In two sentences, summarize the text about Libreboot.

--- Study text ---
· · · · · · ·

The official documentation is at libreboot.org.

The one you’re reading right now is Runxi Yu’s unofficial attempt to document Libreboot with language that they personally consider to be more accessible. This version of the documentation is not currently supported by the upstream project, but we currently do plan to merge in the future when it’s ready.

Note: It is possible that all links are broken here right now. I’m massively restructuring and reorganizing the site.

Introduction

Libreboot provides mostly free, libre, and open source boot firmware based on coreboot, replacing proprietary BIOS/UEFI firmware for supported motherboards. It initialises the hardware (e.g. memory controller, CPU, peripherals) and starts a bootloader for your operating system. Linux and BSD are well-supported.

You can also buy Libreboot preinstalled from Minifree Ltd, on select hardware, as well as sending your compatible hardware for Libreboot installation. The founder and lead developer of Libreboot, Leah Rowe, also owns and operates Minifree; sales provide funding for Libreboot.

Latest release

Libreboot releases are named after the release date, and may come with amendments called “revisions”. You may wish to read the release schedule.

· · · · · · ·

--- Information given ---
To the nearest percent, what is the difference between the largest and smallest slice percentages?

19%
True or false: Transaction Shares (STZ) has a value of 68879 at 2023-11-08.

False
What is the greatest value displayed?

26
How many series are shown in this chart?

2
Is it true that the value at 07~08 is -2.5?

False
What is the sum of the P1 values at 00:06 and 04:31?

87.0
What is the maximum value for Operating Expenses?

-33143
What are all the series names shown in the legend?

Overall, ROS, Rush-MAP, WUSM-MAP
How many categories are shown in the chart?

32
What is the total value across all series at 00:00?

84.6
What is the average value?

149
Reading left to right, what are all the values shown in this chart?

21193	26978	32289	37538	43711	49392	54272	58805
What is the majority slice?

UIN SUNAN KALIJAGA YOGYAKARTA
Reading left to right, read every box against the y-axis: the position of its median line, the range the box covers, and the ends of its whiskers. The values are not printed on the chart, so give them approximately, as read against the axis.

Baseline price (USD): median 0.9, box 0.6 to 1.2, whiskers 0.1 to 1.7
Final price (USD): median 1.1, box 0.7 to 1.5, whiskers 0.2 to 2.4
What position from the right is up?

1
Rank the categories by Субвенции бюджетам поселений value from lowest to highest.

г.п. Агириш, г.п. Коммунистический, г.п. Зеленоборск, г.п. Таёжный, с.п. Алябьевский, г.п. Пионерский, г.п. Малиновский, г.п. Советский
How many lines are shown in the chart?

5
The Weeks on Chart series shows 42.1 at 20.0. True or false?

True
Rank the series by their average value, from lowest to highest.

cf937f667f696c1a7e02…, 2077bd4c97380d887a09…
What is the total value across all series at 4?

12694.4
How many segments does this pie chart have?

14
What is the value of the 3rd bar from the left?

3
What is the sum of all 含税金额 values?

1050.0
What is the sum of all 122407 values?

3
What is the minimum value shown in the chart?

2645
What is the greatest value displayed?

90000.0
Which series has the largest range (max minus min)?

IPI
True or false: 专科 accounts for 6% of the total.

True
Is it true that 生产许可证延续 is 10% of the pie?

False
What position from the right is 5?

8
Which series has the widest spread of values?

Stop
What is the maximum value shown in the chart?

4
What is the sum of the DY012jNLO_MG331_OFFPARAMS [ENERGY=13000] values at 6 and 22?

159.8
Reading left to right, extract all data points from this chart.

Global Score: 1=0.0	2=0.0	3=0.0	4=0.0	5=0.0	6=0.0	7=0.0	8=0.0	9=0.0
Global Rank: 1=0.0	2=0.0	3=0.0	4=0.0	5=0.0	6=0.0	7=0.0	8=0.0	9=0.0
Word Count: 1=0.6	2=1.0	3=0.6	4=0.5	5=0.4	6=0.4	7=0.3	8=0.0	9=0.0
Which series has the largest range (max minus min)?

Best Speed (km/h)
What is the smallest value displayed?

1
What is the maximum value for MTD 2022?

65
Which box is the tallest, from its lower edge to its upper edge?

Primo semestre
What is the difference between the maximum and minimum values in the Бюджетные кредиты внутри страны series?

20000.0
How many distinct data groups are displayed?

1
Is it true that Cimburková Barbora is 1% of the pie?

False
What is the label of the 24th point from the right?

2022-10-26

· · · · · · ·

--- Final answer ---
This page is Runxi Yu's unofficial attempt to document Libreboot in more accessible language; the upstream project does not currently support it but plans to merge it when it's ready, and the official documentation is at libreboot.org. Libreboot provides mostly free, libre, and open source boot firmware based on coreboot that replaces proprietary BIOS/UEFI firmware, initializes the hardware and starts a bootloader, and it can be bought preinstalled from Minifree Ltd, whose sales fund the project.